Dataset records

#####

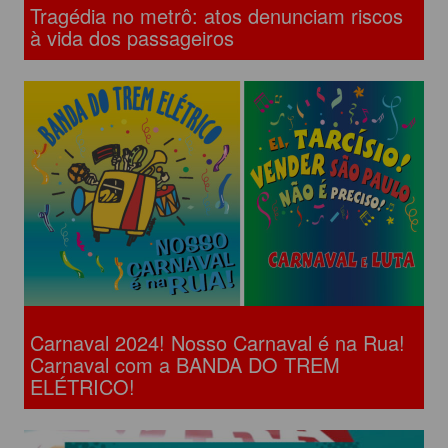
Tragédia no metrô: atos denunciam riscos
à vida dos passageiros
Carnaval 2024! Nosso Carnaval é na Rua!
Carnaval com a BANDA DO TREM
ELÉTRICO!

#####

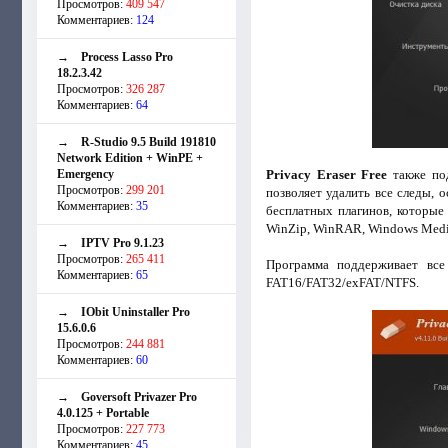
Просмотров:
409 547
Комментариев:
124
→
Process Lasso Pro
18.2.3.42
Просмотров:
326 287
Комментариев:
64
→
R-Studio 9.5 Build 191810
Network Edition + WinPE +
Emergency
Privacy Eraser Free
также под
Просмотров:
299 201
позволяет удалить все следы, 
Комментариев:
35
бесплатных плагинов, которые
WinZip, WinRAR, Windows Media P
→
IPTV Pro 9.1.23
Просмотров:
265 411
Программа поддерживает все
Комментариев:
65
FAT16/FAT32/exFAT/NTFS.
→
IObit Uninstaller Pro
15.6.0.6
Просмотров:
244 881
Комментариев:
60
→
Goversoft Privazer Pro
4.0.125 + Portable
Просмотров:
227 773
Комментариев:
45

#####

» **Task description**:
Whenever the string "Carnaval" shows up in a line of the entries, copy that line.

» **Solution to the exercise**:
Carnaval 2024! Nosso Carnaval é na Rua!
Carnaval com a BANDA DO TREM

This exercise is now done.